## Work task:
In the entries that follow, find the word "vier" and report each line it is on.

#### Exercise data ####

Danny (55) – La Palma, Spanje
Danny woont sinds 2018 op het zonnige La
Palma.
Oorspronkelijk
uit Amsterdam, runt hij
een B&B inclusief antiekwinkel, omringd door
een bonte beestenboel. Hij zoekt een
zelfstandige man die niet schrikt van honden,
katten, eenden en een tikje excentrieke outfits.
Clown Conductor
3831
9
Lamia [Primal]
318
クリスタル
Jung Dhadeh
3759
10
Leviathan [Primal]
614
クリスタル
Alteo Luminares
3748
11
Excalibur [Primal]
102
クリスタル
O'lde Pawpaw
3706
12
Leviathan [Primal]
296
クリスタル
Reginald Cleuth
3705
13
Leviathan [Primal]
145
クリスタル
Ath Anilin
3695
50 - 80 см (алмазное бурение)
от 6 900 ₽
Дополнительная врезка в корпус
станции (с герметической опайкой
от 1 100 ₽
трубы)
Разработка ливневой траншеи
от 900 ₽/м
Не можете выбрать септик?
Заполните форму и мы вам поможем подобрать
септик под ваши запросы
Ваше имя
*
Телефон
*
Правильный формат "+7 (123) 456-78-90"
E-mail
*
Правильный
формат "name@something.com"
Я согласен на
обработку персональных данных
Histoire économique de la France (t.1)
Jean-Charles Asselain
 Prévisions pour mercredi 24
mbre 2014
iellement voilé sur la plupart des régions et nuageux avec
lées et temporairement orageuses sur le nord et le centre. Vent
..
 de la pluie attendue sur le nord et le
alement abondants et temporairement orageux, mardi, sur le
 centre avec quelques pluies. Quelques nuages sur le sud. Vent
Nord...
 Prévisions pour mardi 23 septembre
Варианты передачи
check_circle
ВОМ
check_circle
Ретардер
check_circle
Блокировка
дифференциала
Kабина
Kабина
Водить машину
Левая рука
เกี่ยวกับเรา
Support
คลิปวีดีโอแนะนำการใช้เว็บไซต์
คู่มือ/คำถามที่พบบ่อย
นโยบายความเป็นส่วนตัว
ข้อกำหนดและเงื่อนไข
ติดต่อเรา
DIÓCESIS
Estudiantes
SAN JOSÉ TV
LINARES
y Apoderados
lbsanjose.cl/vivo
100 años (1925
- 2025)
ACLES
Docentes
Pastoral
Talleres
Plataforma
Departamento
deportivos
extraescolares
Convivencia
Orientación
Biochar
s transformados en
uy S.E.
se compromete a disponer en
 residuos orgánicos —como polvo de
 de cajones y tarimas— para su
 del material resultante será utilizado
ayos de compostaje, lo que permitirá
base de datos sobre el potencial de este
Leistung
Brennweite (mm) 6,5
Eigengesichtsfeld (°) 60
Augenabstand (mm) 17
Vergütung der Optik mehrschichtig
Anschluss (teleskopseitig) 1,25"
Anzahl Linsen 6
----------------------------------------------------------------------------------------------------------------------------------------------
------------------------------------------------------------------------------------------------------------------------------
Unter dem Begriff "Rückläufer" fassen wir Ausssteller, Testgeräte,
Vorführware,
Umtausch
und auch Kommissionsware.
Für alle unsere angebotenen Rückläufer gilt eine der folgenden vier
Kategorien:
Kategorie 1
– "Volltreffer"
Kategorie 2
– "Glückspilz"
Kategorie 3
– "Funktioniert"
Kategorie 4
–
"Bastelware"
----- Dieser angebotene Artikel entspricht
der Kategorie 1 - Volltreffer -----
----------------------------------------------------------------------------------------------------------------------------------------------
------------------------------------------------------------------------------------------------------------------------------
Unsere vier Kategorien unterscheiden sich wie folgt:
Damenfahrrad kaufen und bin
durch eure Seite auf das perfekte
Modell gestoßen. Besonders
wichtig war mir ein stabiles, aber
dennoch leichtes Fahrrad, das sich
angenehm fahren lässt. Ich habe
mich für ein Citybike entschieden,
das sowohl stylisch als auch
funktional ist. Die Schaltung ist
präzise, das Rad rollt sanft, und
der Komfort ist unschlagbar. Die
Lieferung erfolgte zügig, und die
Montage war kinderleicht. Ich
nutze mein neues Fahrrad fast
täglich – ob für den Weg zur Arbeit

####

## Solved problem:
Für alle unsere angebotenen Rückläufer gilt eine der folgenden vier
Unsere vier Kategorien unterscheiden sich wie folgt:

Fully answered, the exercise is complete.